Mongo Replicaset Status Info
> rs.status()
{
"set" : "rs0",
"date" : ISODate("2016-07-19T21:14:03.001Z"),
"myState" : 1,
"members" : [{
"_id" : 0,
"name" : "intdb01",
"health" : 1,
"state" : 2,
"stateStr" : "SECONDARY",
"uptime" : 439786,
"optime" : Timestamp(1468521291, 5),
"optimeDate" : ISODate("2016-07-14T18:34:51Z"),
"lastHeartbeat" : ISODate("2016-07-19T21:14:01.877Z"),
"lastHeartbeatRecv" : ISODate("2016-07-19T21:14:01.611Z"),
"pingMs" : 0,
"configVersion" : 4
},
{
"_id" : 1,
"name" : "intdb02:27017",
"health" : 1,
"state" : 1,
"stateStr" : "PRIMARY",
"uptime" : 2948844,
"optime" : Timestamp(1468521291, 5),
"optimeDate" : ISODate("2016-07-14T18:34:51Z"),
"electionTime" : Timestamp(1468523057, 1),
"electionDate" : ISODate("2016-07-14T19:04:17Z"),
"configVersion" : 4,
"self" : true
},
{
"_id" : 2,
"name" : "intdb03:27017",
"health" : 1,
"state" : 2,
"stateStr" : "SECONDARY",
"uptime" : 439779,
"optime" : Timestamp(1468521291, 5),
"optimeDate" : ISODate("2016-07-14T18:34:51Z"),
"lastHeartbeat" : ISODate("2016-07-19T21:14:01.294Z"),
"lastHeartbeatRecv" : ISODate("2016-07-19T21:14:01.294Z"),
"pingMs" : 0,
"configVersion" : 4
}
],
"ok" : 1
}
I have checked and rechecked the code/config with the documentation but cannot find what is amiss.
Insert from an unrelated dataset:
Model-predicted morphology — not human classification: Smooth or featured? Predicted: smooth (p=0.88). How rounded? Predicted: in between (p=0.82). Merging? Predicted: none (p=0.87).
We can simulate this by stepping down the primary. The Secondary takes over but the app writes start failing. :-(
Any pointers/tips much appreciated!
Adding Stack trace-
Caused by: com.mongodb.MongoTimeoutException: Timed out after 30000 ms while waiting for a server that matches PrimaryServerSelector. Client view of cluster state is {type=REPLICA_SET, servers=[{address=intdb01:27017, type=REPLICA_SET_SECONDARY, roundTripTime=0.7 ms, state=CONNECTED}]
at com.mongodb.connection.BaseCluster.createTimeoutException(BaseCluster.java:370)
at com.mongodb.connection.BaseCluster.selectServer(BaseCluster.java:101)
at com.mongodb.binding.ClusterBinding$ClusterBindingConnectionSource.<init>(ClusterBinding.java:75)
at com.mongodb.binding.ClusterBinding$ClusterBindingConnectionSource.<init>(ClusterBinding.java:71)
at com.mongodb.binding.ClusterBinding.getWriteConnectionSource(ClusterBinding.java:68)
at com.mongodb.operation.OperationHelper.withConnection(OperationHelper.java:175)
at com.mongodb.operation.MixedBulkWriteOperation.execute(MixedBulkWriteOperation.java:141)
at com.mongodb.operation.MixedBulkWriteOperation.execute(MixedBulkWriteOperation.java:72)
at com.mongodb.Mongo.execute(Mongo.java:747)
at com.mongodb.Mongo$2.execute(Mongo.java:730)
at com.mongodb.MongoCollectionImpl.executeSingleWriteRequest(MongoCollectionImpl.java:482)
at com.mongodb.MongoCollectionImpl.update(MongoCollectionImpl.java:474)
at com.mongodb.MongoCollectionImpl.updateOne(MongoCollectionImpl.java:325)
at com.grid.core.persistence.mongodb.dao.GridEventDao.save(GridEventDao.java:69)
... 6 more
2016-07-19 17:05:01,882 [pool-2-thread-2] INFO org.mongodb.driver.cluster - No server chosen by PrimaryServerSelector from cluster description ClusterDescription{type=REPLICA_SET, connectionMode=SINGLE, all=[ServerDescription{address=intdb01:27017, type=REPLICA_SET_SECONDARY, state=CONNECTED, ok=true, version=ServerVersion{versionList=[3, 0, 4]}, minWireVersion=0, maxWireVersion=3, electionId=null, maxDocumentSize=16777216, roundTripTimeNanos=724681, setName='rs0', canonicalAddress=intdb01:27017, hosts=[intdb01:27017, intdb02:27017], passives=[intdb03:27017], arbiters=[], primary='intdb02:27017', tagSet=TagSet{[]}}]}. Waiting for 30000 ms before timing out
I am trying to figure out if it is a coding error or configuration. The last info Message in the stack trace, says connectionMode is SINGLE. Have a suspicion that it is causing this issue but I cannot find any info about it in the developer documentation site.